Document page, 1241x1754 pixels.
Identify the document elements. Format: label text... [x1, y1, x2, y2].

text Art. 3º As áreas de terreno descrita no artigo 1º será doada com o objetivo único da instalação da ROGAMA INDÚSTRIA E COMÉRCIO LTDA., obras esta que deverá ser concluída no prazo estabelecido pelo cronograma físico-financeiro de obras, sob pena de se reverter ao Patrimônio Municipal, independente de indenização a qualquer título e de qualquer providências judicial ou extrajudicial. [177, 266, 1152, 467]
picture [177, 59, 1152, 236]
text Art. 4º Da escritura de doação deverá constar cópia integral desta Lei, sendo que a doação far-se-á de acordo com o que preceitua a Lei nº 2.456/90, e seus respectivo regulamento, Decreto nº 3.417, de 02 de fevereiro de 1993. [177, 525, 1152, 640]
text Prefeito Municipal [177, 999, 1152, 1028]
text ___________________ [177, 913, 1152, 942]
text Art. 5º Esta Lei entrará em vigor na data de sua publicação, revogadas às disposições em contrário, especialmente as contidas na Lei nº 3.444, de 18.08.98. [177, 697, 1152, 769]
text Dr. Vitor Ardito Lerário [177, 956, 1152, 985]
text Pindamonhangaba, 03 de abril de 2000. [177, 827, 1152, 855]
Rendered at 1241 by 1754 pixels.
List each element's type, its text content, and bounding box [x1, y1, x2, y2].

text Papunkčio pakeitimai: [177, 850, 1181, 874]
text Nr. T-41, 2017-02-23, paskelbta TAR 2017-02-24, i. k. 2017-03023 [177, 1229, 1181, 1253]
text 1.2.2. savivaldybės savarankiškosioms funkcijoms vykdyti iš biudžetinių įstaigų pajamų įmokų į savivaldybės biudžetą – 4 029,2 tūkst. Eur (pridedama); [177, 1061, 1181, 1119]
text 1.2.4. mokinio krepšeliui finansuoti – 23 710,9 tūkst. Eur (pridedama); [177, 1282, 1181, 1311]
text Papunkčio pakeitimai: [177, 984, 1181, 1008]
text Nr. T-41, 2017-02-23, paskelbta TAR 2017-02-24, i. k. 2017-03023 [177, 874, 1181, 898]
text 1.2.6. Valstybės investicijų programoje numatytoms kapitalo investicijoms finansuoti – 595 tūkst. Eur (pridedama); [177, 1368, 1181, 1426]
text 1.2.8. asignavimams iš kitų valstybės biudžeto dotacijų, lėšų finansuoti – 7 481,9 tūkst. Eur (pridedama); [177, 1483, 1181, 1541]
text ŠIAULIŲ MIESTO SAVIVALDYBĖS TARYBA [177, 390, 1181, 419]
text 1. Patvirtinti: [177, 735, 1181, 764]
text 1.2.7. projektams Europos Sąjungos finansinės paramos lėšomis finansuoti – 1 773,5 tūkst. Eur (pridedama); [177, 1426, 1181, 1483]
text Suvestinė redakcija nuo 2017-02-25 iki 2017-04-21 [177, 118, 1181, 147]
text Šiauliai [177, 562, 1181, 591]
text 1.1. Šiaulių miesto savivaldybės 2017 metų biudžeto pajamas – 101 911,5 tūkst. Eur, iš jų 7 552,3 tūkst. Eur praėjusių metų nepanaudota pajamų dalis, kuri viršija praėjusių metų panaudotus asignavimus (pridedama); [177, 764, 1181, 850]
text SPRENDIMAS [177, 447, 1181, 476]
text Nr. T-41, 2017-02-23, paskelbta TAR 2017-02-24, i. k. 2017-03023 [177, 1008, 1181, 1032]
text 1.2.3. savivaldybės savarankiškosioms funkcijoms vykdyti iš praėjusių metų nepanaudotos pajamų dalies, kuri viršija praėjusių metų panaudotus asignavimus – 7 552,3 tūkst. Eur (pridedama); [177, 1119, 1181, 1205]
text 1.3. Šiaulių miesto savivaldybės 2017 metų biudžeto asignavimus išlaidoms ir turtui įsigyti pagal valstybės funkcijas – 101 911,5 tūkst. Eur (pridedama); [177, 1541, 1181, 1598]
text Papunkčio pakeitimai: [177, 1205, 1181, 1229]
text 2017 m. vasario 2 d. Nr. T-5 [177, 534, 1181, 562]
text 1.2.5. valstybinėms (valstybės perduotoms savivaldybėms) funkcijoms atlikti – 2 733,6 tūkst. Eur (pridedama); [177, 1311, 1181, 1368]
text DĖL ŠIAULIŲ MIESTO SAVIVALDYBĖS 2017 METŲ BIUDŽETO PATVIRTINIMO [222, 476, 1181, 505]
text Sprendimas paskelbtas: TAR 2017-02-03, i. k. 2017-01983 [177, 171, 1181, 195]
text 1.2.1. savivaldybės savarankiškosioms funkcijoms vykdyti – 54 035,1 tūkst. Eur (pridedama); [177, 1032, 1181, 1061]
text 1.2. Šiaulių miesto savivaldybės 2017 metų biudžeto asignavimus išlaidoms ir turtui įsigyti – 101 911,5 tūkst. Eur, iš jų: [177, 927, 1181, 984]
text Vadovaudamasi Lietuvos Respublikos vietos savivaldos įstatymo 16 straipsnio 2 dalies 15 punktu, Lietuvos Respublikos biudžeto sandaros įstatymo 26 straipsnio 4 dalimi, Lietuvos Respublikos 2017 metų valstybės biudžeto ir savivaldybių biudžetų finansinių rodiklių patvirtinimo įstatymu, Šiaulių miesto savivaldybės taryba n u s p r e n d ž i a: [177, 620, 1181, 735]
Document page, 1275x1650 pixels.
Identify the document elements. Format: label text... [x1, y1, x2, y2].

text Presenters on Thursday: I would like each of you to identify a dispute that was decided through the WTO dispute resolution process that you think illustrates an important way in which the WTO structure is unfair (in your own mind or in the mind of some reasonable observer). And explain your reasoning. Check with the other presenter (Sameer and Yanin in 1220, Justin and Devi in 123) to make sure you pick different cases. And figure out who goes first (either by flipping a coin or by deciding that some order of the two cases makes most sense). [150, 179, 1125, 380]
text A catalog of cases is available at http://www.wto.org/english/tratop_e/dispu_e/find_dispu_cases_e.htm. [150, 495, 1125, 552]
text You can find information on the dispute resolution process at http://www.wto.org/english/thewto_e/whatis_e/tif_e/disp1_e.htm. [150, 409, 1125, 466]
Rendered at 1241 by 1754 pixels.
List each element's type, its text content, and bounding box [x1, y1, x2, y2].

* [EXERCISE TASK] Copy out the material word for word, starting at the line that has "text Art. 3º" and ending after the line that has "picture [177, 59, 1152, 236]".

* [RESULT BELOW]
text Art. 3º As áreas de terreno descrita no artigo 1º será doada com o objetivo único da instalação da ROGAMA INDÚSTRIA E COMÉRCIO LTDA., obras esta que deverá ser concluída no prazo estabelecido pelo cronograma físico-financeiro de obras, sob pena de se reverter ao Patrimônio Municipal, independente de indenização a qualquer título e de qualquer providências judicial ou extrajudicial. [177, 266, 1152, 467]
picture [177, 59, 1152, 236]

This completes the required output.